Oímos el impromptu que vamos creando con dedos como chispas y ojos como llamas incendiarias. Todo tu cuerpo es Roma ardiendo, enfebrecido, y el mío se consume mientras empezamos una lenta cadencia circular y concéntrica, orbitando sobre ese planeta aún por descubrir que es tu sexo. Con nuestro inspirar y expirar formamos acordes, nota sobre nota, suspiro sobre bufido y exhalación sobre gemido. Tu voz ya no es tuya. Mis manos hace rato que han dejado de obedecerme, sólo siguen los surcos que el placer tiene dibujados en el cuerpo de la mujer, esperando que el hombre que la contemple pacientemente pueda descubrirlos y recorrerlos. Remo sobre tu cuerpo y tú dejas que mi barca se hunda en ti. Y la penetración de tus aguas vírgenes hace que tu cuerpo vuele por encima de la ciudad y sus sombríos habitantes.

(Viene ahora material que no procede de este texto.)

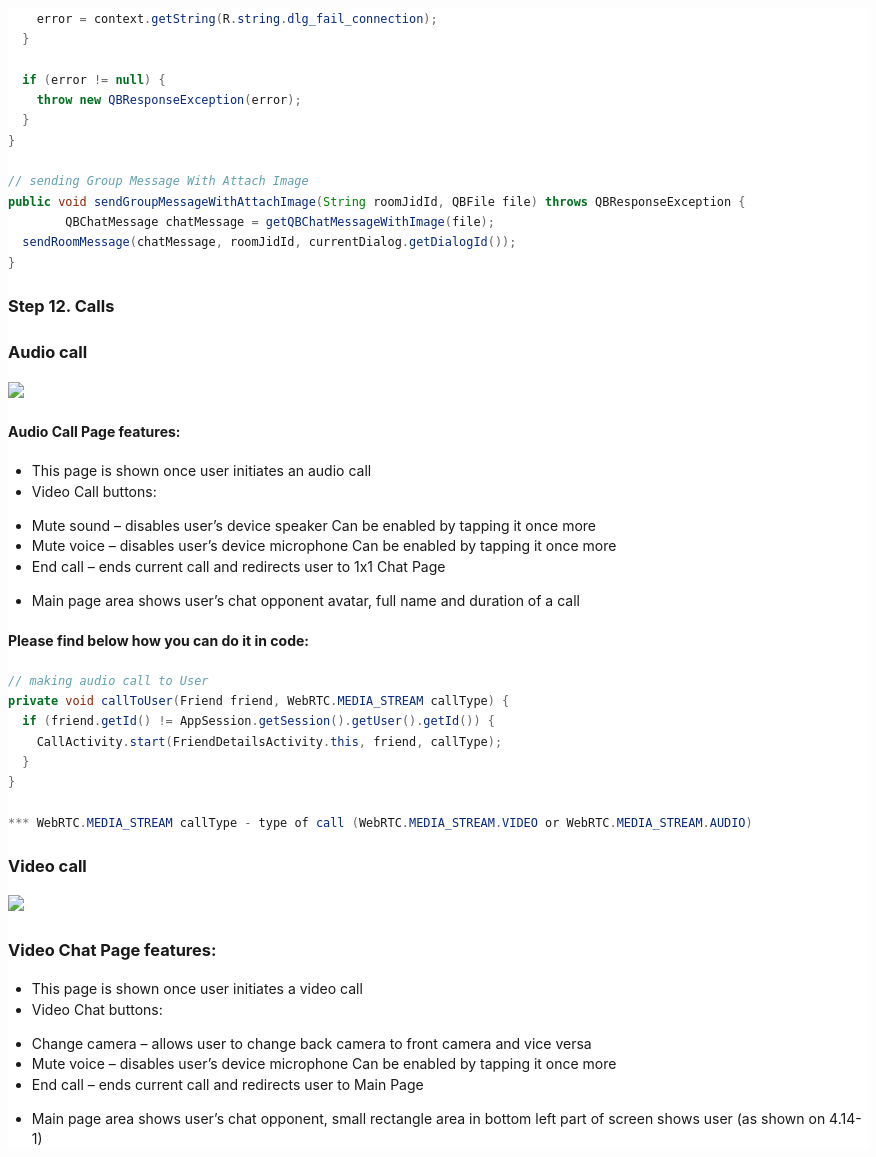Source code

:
 ```java
    error = context.getString(R.string.dlg_fail_connection);
  }
  
  if (error != null) {
    throw new QBResponseException(error);
  }
}

// sending Group Message With Attach Image
public void sendGroupMessageWithAttachImage(String roomJidId, QBFile file) throws QBResponseException {
        QBChatMessage chatMessage = getQBChatMessageWithImage(file);
  sendRoomMessage(chatMessage, roomJidId, currentDialog.getDialogId());
}
```


### Step 12. Calls
### Audio call
<img src="http://files.quickblox.com/Screenshot_2014-07-03-11-02-37.png" height="400" />&nbsp;

#### Audio Call Page features:
* This page is shown once user initiates an audio call
* Video Call buttons:
- Mute sound – disables user’s device speaker
Can be enabled by tapping it once more
- Mute voice – disables user’s device microphone
Can be enabled by tapping it once more
- End call – ends current call and redirects user to 1x1 Chat Page
* Main page area shows user’s chat opponent avatar, full name and duration of a call

#### Please find below how you can do it in code:

```java
// making audio call to User
private void callToUser(Friend friend, WebRTC.MEDIA_STREAM callType) {
  if (friend.getId() != AppSession.getSession().getUser().getId()) {
    CallActivity.start(FriendDetailsActivity.this, friend, callType);
  }
}

*** WebRTC.MEDIA_STREAM callType - type of call (WebRTC.MEDIA_STREAM.VIDEO or WebRTC.MEDIA_STREAM.AUDIO)
```

### Video call
<img src="http://image.quickblox.com/3d05b76fe821f9b3e7a5a2e95de8.injoit.png" height="400" />&nbsp; 

### Video Chat Page features:
* This page is shown once user initiates a video call
* Video Chat buttons:
- Change camera – allows user to change back camera to front camera and vice versa
- Mute voice – disables user’s device microphone
Can be enabled by tapping it once more
- End call – ends current call and redirects user to Main Page
* Main page area shows user’s chat opponent, small rectangle area in bottom left part of screen shows user (as shown on 4.14-1)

Un trueno explota mientras tus piernas tiemblan de placer, recorridas por una sacudida eléctrica. Gritas, gritas en la oscuridad de la tempestad que tienes entre tus piernas. La luz del relámpago te sorprende siendo penetrada por mí, y en ese momento no necesitas ser salvada de nada ni de nadie: has descubierto que el instante en que el amor deshace la carne es suficiente para calmar todas las tormentas de tu vida. Estallo dentro de ti cuando el sol se filtra entre los huecos de la persiana. La sinfonía ha acabado.
Fuera ha llovido. Dentro, simplemente, el amor se ha consumado.